> **PROBLEM STATEMENT**
Transcribe only the lines in the data below falling between the line with "focal_mm: 31" and the line with "focal_mm: 4.2", including those two lines, and leave out any picture.

(EXERCISE INPUT Opens)

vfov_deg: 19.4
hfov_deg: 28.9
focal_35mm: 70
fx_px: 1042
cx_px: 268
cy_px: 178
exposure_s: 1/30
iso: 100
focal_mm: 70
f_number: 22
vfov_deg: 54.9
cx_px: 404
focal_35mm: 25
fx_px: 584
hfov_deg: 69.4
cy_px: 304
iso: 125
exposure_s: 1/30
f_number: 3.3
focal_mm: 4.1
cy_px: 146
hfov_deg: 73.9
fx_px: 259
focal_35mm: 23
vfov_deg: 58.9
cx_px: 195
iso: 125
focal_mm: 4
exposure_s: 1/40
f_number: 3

(EXERCISE INPUT Closes)
(EXERCISE INPUT Opens)

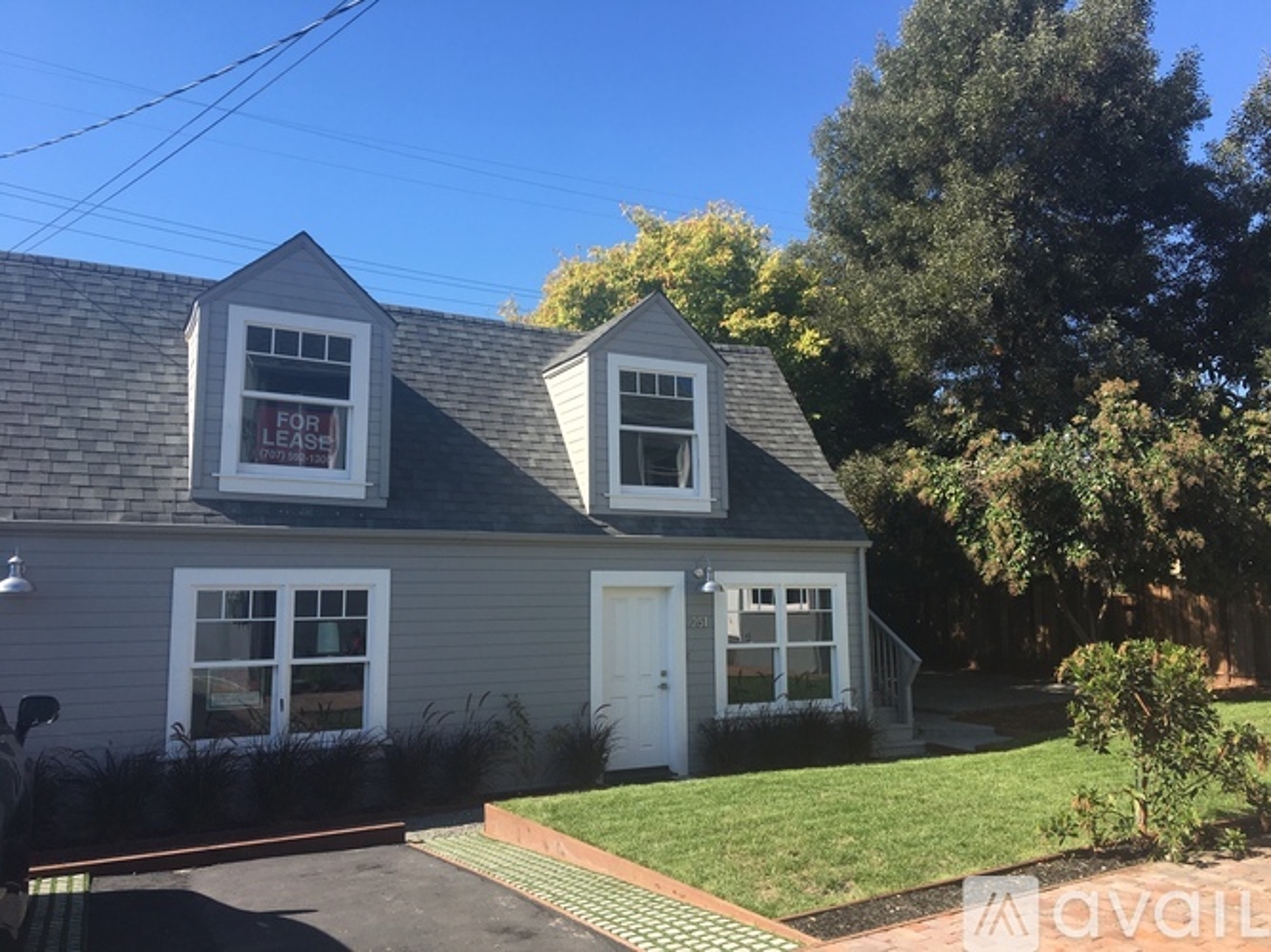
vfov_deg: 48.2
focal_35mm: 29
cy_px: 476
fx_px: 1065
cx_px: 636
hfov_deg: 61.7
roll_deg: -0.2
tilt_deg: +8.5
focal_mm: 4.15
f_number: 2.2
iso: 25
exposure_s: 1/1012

(EXERCISE INPUT Closes)
(EXERCISE INPUT Opens)

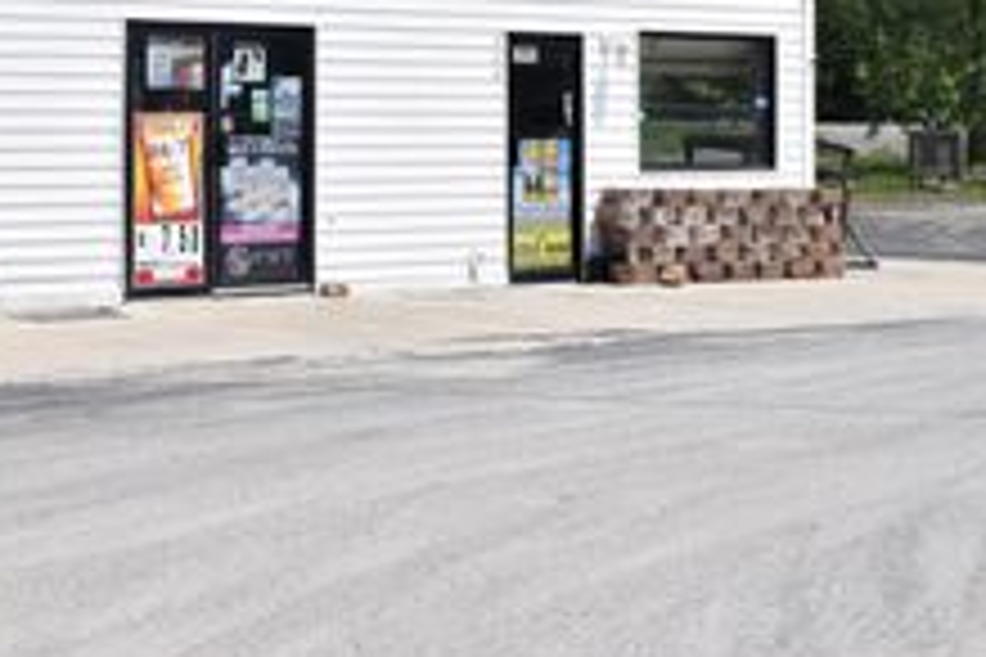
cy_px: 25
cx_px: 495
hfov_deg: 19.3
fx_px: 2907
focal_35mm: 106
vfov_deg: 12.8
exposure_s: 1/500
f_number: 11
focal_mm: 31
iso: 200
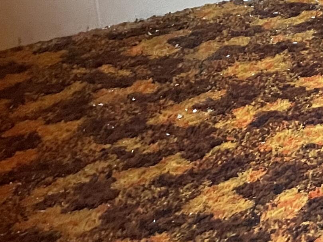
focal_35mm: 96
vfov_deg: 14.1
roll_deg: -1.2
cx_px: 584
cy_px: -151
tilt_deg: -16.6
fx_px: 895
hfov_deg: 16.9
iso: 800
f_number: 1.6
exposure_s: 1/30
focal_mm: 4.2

(EXERCISE INPUT Closes)

> **FINISHED EXERCISE**
focal_mm: 31
iso: 200
focal_35mm: 96
vfov_deg: 14.1
roll_deg: -1.2
cx_px: 584
cy_px: -151
tilt_deg: -16.6
fx_px: 895
hfov_deg: 16.9
iso: 800
f_number: 1.6
exposure_s: 1/30
focal_mm: 4.2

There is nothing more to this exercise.